The most commonly used and popular distribution is a normal distribution, which is normally distributed and symmetrical and forms a bell-shaped curve that has modeled various naturals from simple to very complex.

But there are instances where normal distribution faces constraints where lognormal distribution can be easily applied. For example, the normal distribution can consider a negative random variable, but the lognormal distribution envisages only positive random variables.

  • With the help of the lognormal distribution curve, we can easily calculate the compound rate of return on assets over time.
  • If we applied a normal distribution to calculate asset prices over time, there are possibilities of getting returns less than -100%, which subsequently assumes the prices of assets are less than 0. But suppose we use lognormal distribution to estimate the compound rate of return over some time. In that case, we can easily ward off the situation of getting negative returns as lognormal distribution considers only positive random variables.
  • A price relative is the assetā€™s price at the end of the period divided by the initial price of the asset, which is equal to 1 plus holding period returns. To find the end of the asset of the period price, we can get the same by multiplying it by the relative price times the initial asset price. Lognormal distribution takes only positive value; therefore, the asset price at the end of the period cannot be below 0.

Log Normal Distribution Vs Normal Distribution

The normal distribution is the probability distribution, which is the asymmetrical and bell-shaped curve. In a normal distribution, 69% of the outcome falls within one standard deviation, and 95% falls within two standard deviations.

  • Due to the popularity of normal distribution, most people are familiar with the concept and application of normal distribution. Still, at the time, they didn't seem equally familiar with the concept of the log normal distribution. One can convert the normal distribution into a lognormal distribution with the help of logarithms, which becomes the fundamental basis as the lognormal distributions consider the only random variable distributed normally.
  • One can use the lognormal distributions in conjunction with the normal distribution. Lognormal distributions are the outcome of assuming the ln, natural logarithm in which base is equal to e = 2.718. In addition to the given base, the lognormal distribution can be made using another base, which would subsequently impact the shape of the lognormal distribution.
  • The lognormal distribution graphs the log of normally distributed random variables from the normal distribution curves.

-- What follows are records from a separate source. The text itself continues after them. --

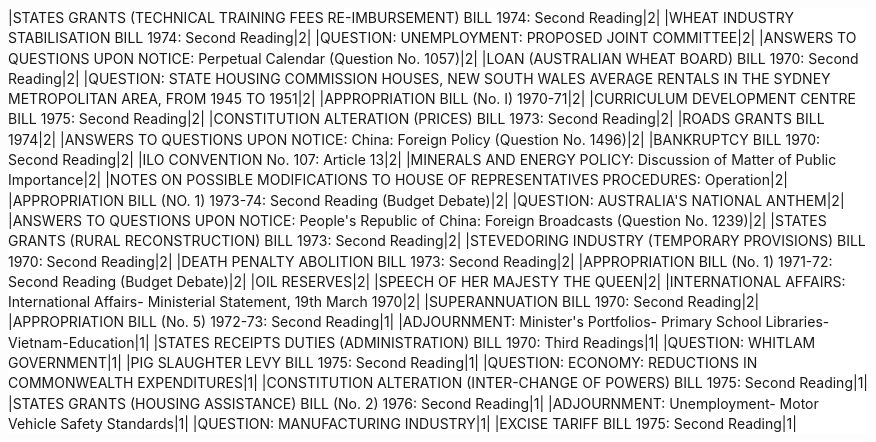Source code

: |STATES GRANTS (TECHNICAL TRAINING FEES RE-IMBURSEMENT) BILL 1974: Second Reading|2|
|WHEAT INDUSTRY STABILISATION BILL 1974: Second Reading|2|
|QUESTION: UNEMPLOYMENT: PROPOSED JOINT COMMITTEE|2|
|ANSWERS TO QUESTIONS UPON NOTICE: Perpetual Calendar (Question No. 1057)|2|
|LOAN (AUSTRALIAN WHEAT BOARD) BILL 1970: Second Reading|2|
|QUESTION: STATE HOUSING COMMISSION HOUSES, NEW SOUTH WALES AVERAGE RENTALS IN THE SYDNEY METROPOLITAN AREA, FROM 1945 TO 1951|2|
|APPROPRIATION BILL (No. I) 1970-71|2|
|CURRICULUM DEVELOPMENT CENTRE BILL 1975: Second Reading|2|
|CONSTITUTION ALTERATION (PRICES) BILL 1973: Second Reading|2|
|ROADS GRANTS BILL 1974|2|
|ANSWERS TO QUESTIONS UPON NOTICE: China: Foreign Policy (Question No. 1496)|2|
|BANKRUPTCY BILL 1970: Second Reading|2|
|ILO CONVENTION No. 107: Article 13|2|
|MINERALS AND ENERGY POLICY: Discussion of Matter of Public Importance|2|
|NOTES ON POSSIBLE MODIFICATIONS TO HOUSE OF REPRESENTATIVES PROCEDURES: Operation|2|
|APPROPRIATION BILL (NO. 1) 1973-74: Second Reading (Budget Debate)|2|
|QUESTION: AUSTRALIA'S NATIONAL ANTHEM|2|
|ANSWERS TO QUESTIONS UPON NOTICE: People's Republic of China: Foreign Broadcasts (Question No. 1239)|2|
|STATES GRANTS (RURAL RECONSTRUCTION) BILL 1973: Second Reading|2|
|STEVEDORING INDUSTRY (TEMPORARY PROVISIONS) BILL 1970: Second Reading|2|
|DEATH PENALTY ABOLITION BILL 1973: Second Reading|2|
|APPROPRIATION BILL (No. 1) 1971-72: Second Reading (Budget Debate)|2|
|OIL RESERVES|2|
|SPEECH OF HER MAJESTY THE QUEEN|2|
|INTERNATIONAL AFFAIRS: International Affairs- Ministerial Statement, 19th March 1970|2|
|SUPERANNUATION BILL 1970: Second Reading|2|
|APPROPRIATION BILL (No. 5) 1972-73: Second Reading|1|
|ADJOURNMENT: Minister's Portfolios- Primary School Libraries- Vietnam-Education|1|
|STATES RECEIPTS DUTIES (ADMINISTRATION) BILL 1970: Third Readings|1|
|QUESTION: WHITLAM GOVERNMENT|1|
|PIG SLAUGHTER LEVY BILL 1975: Second Reading|1|
|QUESTION: ECONOMY: REDUCTIONS IN COMMONWEALTH EXPENDITURES|1|
|CONSTITUTION ALTERATION (INTER-CHANGE OF POWERS) BILL 1975: Second Reading|1|
|STATES GRANTS (HOUSING ASSISTANCE) BILL (No. 2) 1976: Second Reading|1|
|ADJOURNMENT: Unemployment- Motor Vehicle Safety Standards|1|
|QUESTION: MANUFACTURING INDUSTRY|1|
|EXCISE TARIFF BILL 1975: Second Reading|1|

The ln, the natural log, is known as e, the exponent to which one should raise a base to get the desired random variable x, which one could find on the normal distribution curve.

Frequently Asked Questions (FAQs)

When to use lognormal distribution?

Normal or lognormal distributions are commonly used when complete information is not available. For example, one may use the lognormal distribution to express load variables, whereas the normal distribution represents resistance variables.


Can lognormal distribution be negative?

Each value in a lognormal distribution is positive. In addition, negative values and zeroes are impossible in a lognormal distribution.


What are the properties of a lognormal distribution? 

The lognormal distribution has the following properties:
a The distribution is positively skewed, meaning it has a long right tail.
b The distribution is defined only for positive values since the logarithm of zero or negative values is undefined.
c The mean and variance of the lognormal distribution depend on the parameters of the underlying normal distribution of the logarithm.

How is the lognormal distribution related to the geometric mean?

The geometric mean of a set of positive values is related to the lognormal distribution. If the logarithms of the deals are typically distributed, then the exponentiated values correspond to the geometric mean.